1942年以降は、ブルゴーニュの名門であるド・ヴィレーヌ家とルロワ家が共同でDRCを経営し、ロマネ・コンティの生産・販売を行っています。
オベール・ド・ヴィレーヌ氏は今も現役ですが、女性醸造家として知られるラルー・ビーズ・ルロワ氏は、1992年に代表を辞任。現在はルロワ氏の甥であるドメーヌ・プリューレ・ロックの当主、アンリ・フレデリック・ロック氏が、オベール氏とともにDRCの代表となっています。
権力者が奪い合った魔性のワイン
ロマネ・コンティの歴史は権力者が所有権を奪い合った、魔性のワインの歴史でもあります。
ロマネ・コンティの評判があまりに良いため、18世紀に王侯貴族たちがその畑を手に入れようと競い合い、ルイ15世の公妾であるポンパドゥール夫人とコンティ公爵との間で、争奪戦が行われたのです。
その結果、1760年にコンティ公爵が所有権を勝ち取り、この畑をロマネ・コンティと名付けました。戦いに負けたポンパドゥール夫人は激しく怒り、それ以降ベルサイユ宮殿からすべてのブルゴーニュワインを閉め出したとも伝えられています。ロマネ・コンティのあまりの美味しさは、人を争いにまで発展させることもあったのですね。

練習問題:
1. ロマネ・コンティについての文章によると、1760年に畑の所有権を勝ち取ったのは誰ですか。
2. ロマネ・コンティについての文章のうち、「権力者が奪い合った魔性のワイン」から「で、争奪戦が行われたのです。」までを、両端も含めてそのまま書き写してください。
3. ロマネ・コンティについての文章で「その結果、1760年に」から始まる段落を、主な事実を残して短くまとめてください。

データセットの項目:
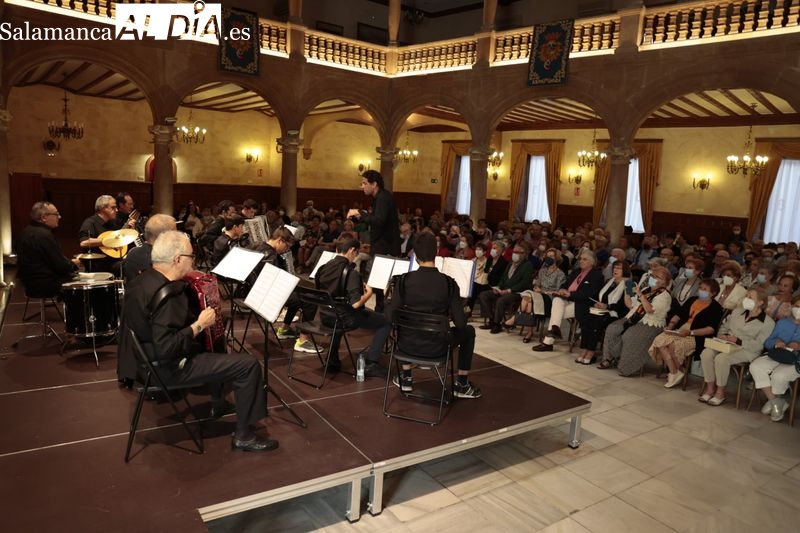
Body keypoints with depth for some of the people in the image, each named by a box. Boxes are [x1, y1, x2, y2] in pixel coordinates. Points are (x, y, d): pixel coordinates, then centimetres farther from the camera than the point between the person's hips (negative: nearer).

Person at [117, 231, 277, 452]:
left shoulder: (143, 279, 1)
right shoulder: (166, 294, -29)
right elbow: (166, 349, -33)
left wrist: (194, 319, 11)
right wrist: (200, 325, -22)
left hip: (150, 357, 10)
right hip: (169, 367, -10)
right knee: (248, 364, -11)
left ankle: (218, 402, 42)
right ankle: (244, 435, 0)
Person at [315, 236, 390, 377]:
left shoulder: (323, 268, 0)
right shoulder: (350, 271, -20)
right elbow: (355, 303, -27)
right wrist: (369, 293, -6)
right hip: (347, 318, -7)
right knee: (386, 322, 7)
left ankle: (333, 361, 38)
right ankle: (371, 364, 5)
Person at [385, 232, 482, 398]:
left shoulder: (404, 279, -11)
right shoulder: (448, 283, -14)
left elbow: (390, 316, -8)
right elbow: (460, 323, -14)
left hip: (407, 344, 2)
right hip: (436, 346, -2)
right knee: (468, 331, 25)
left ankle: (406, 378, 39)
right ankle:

解答一覧:
1. コンティ公爵です。

2.
権力者が奪い合った魔性のワイン
ロマネ・コンティの歴史は権力者が所有権を奪い合った、魔性のワインの歴史でもあります。
ロマネ・コンティの評判があまりに良いため、18世紀に王侯貴族たちがその畑を手に入れようと競い合い、ルイ15世の公妾であるポンパドゥール夫人とコンティ公爵との間で、争奪戦が行われたのです。

3. 1760年にコンティ公爵が所有権を勝ち取り、畑をロマネ・コンティと名付けました。敗れたポンパドゥール夫人は激しく怒り、ベルサイユ宮殿からすべてのブルゴーニュワインを閉め出したと伝えられています。